The source website uses <span class='energy-text energy-text--type-fire'>
to render inline energy icons. BeautifulSoup's get_text() was stripping
these spans, losing the energy type information and causing merged text
like 'Discard aEnergy' instead of 'Discard a Fire Energy'.
Changes:
- Add ENERGY_TEXT_TYPES mapping for inline energy references
- Add replace_energy_text_spans() to convert spans to text before extraction
- Add extract_effect_text() helper with proper text joining (separator=' ')
- Update parse_attack(), parse_ability(), _parse_trainer_details() to use it
- Fix JSON encoding in convert_cards.py to use UTF-8 (ensure_ascii=False)

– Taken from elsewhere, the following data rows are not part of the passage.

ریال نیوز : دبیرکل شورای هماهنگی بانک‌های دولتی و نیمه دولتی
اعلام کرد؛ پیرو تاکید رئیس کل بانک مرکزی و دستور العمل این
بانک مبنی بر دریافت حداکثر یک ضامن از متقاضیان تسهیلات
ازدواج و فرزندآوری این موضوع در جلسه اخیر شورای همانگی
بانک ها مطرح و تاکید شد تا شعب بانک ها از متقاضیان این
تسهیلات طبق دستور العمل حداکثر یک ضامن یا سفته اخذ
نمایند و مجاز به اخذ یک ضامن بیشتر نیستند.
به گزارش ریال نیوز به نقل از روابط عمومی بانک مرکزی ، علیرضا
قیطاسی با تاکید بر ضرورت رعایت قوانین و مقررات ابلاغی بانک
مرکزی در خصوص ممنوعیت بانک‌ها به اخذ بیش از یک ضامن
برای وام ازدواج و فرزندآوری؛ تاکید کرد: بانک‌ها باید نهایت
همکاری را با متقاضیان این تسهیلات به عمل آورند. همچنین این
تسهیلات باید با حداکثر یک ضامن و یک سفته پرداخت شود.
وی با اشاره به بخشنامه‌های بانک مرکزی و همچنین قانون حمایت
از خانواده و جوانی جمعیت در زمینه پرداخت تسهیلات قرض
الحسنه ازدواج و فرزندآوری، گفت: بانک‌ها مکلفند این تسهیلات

Before: 'Discard an Energy from this Pokémon'
After: 'Discard a Fire Energy from this Pokémon'
Re-scraped all 372 cards and regenerated 382 definitions.
Scraper fixes:
- Detect fossil cards (Helix/Dome Fossil, Old Amber) as Trainer/Item cards
- Add text artifact cleaning for stripped energy icons:
- 'aEnergy' -> 'an Energy'
- 'extraEnergy' -> 'extra Energy'
- 'BenchedPokémon' -> 'Benched Pokémon'
- And 20+ other common patterns
Converter improvements:
- Add evolution chain validation to detect broken evolves_from references
- Track conversion errors and validation warnings in _index.json
- Return errors from convert_set() for better debugging
Data fixes:
- Fixed 4 fossil cards (now correctly typed as trainer/item)
- Fixed text artifacts in 46 raw card files
- Regenerated all 382 card definitions
- All evolution chains now valid
Added fix_raw_text.py utility script for batch text cleanup.